Нас проверят на прочность: Дмитрий Евстафьев о внешних угрозах для России
Задача для государства
— Очевидно, что немало рисков в наступающем году подстерегает Россию и в области внутренней политики, ведь так?
— Да, это так… Но я не стал бы повторять неправильную банальность, что главными для России являются именно «внутренние вызовы». Это неверно ни по форме, ни по сути. Внутренние вызовы России являются во многом продуктом тех внешних обстоятельств, того внешнего контекста, в который Россия попала после 1991 года. И который, кстати, являлся главным ограничителем для ее экономического развития. Мы ведь согласны с тем, что для развития промышленности нужны рынки? Но мы же их сами утратили в конце 1980-х – начале 1990-х годов.
— Их следует возвращать?
— Их надо отвоевывать, в том числе эффективной внешней политикой и точечным применением силы. Так что формула «давайте займемся собственной экономикой» не просто ущербна. Она демонстрирует непонимание людьми, которые так говорят, специфики современной мировой экономики.

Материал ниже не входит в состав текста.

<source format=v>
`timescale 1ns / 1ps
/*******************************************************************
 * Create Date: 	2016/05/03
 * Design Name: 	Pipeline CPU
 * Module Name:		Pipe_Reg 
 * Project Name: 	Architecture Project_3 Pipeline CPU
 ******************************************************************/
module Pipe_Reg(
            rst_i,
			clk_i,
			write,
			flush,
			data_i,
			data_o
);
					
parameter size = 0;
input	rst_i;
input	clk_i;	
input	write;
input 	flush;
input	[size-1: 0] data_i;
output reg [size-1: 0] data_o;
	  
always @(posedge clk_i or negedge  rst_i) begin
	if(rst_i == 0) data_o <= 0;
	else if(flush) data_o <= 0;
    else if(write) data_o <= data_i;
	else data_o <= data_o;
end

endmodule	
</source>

— Мы заговорили о внутренних вызовах…
— Что же касается условно «чистых» внутренних вызовов, то я бы выделил четыре из них. Начнем с необходимости формирования и структурирования выраженных точек экономического роста в реальном секторе экономике. У нас, конечно, есть положительные сдвиги в экономике — но они как бы «вообще»… А нужны именно выраженные, если хотите, функционально-символические точки роста, модели развития которых могут быть тиражированы. Далее — необходимость переноса центра экономического роста на Восток. Там, на Востоке и Юго-Востоке находятся наиболее привлекательные для России партнеры. Там наибольшие возможности для продвижения российской высоктехнологической промышленности. Но там же должны находиться и важнейшие технологические центры. Там же должны находиться лучшие управленческие кадры. Следующее — необходимость модернизации социальной структуры общества.

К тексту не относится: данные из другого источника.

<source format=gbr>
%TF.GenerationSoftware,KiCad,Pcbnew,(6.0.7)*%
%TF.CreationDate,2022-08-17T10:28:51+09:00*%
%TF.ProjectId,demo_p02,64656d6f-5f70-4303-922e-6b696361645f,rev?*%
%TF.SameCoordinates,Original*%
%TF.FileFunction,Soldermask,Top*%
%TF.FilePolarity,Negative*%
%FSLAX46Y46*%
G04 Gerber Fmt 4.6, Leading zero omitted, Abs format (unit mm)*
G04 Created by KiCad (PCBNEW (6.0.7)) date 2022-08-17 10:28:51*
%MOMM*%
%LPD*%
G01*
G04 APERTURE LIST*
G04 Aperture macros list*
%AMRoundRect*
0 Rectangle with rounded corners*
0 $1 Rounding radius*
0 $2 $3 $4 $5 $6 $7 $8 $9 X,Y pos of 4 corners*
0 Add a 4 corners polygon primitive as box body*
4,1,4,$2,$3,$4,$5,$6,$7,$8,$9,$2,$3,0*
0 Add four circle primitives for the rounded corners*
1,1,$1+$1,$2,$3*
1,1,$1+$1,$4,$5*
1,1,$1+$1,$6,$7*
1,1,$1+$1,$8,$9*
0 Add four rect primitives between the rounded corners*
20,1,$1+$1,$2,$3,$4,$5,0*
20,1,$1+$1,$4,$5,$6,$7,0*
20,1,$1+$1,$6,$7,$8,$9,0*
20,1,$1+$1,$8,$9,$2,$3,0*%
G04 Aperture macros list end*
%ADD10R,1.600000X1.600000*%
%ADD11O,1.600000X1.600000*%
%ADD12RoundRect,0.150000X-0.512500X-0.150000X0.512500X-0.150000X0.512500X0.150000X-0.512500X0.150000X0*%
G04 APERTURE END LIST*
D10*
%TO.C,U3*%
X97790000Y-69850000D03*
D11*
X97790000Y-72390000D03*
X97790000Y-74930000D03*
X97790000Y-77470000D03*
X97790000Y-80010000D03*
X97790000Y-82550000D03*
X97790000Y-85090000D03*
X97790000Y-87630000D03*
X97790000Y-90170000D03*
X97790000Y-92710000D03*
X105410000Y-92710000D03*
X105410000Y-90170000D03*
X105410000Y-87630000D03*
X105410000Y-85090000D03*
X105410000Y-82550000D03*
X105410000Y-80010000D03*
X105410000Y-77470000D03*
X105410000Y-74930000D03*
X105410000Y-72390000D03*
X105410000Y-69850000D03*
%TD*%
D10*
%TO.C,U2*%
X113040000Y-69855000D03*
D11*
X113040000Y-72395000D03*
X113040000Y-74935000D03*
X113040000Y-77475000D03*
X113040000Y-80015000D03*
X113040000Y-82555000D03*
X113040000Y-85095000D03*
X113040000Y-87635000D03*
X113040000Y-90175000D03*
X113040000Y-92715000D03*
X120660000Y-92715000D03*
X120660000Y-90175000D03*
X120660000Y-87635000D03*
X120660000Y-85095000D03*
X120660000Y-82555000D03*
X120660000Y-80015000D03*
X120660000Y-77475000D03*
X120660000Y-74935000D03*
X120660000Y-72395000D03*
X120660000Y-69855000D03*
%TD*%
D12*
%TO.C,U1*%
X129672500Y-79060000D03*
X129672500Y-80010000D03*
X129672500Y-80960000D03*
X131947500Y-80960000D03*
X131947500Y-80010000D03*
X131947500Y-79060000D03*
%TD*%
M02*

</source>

Нас проверят на прочность: Дмитрий Евстафьев о внешних угрозах для России
— Именно социальной?
— Именно социальной. Мы пытаемся войти в новую эпоху с социальной структурой поздних «девяностых», по сравнению с которой даже «поздние восьмидесятые» будут шагом вперед. Мы говорим о новых политических институтах, но ведь они являются производным от социально-экономической структуры общества. Наши партии и, за редким исключением, крупные общественные движения просто «висят в воздухе». Что создает и некую общегосударственную неустойчивость. Ну, и под занавес — выравнивание стандарта социальных услуг. Важно не только, сколько человек зарабатывает. Важно то, к какому объему социальных сервисов он имеет доступ и какого качества эти социальные сервисы.

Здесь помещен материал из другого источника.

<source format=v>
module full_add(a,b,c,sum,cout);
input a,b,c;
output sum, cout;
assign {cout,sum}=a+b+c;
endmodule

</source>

— Но ведь полного социально-экономического равенства быть не может.
— Полного — да, быть не может. Но вот равенство в доступе к качественным социальным сервисам: госуслугам, образованию, медицине, условно «детским» сервисам и услугам — обеспечить можно и нужно. И это неплохая задача для государства на ближайшие 5–6 лет.
1 Организация запрещена на территории РФ.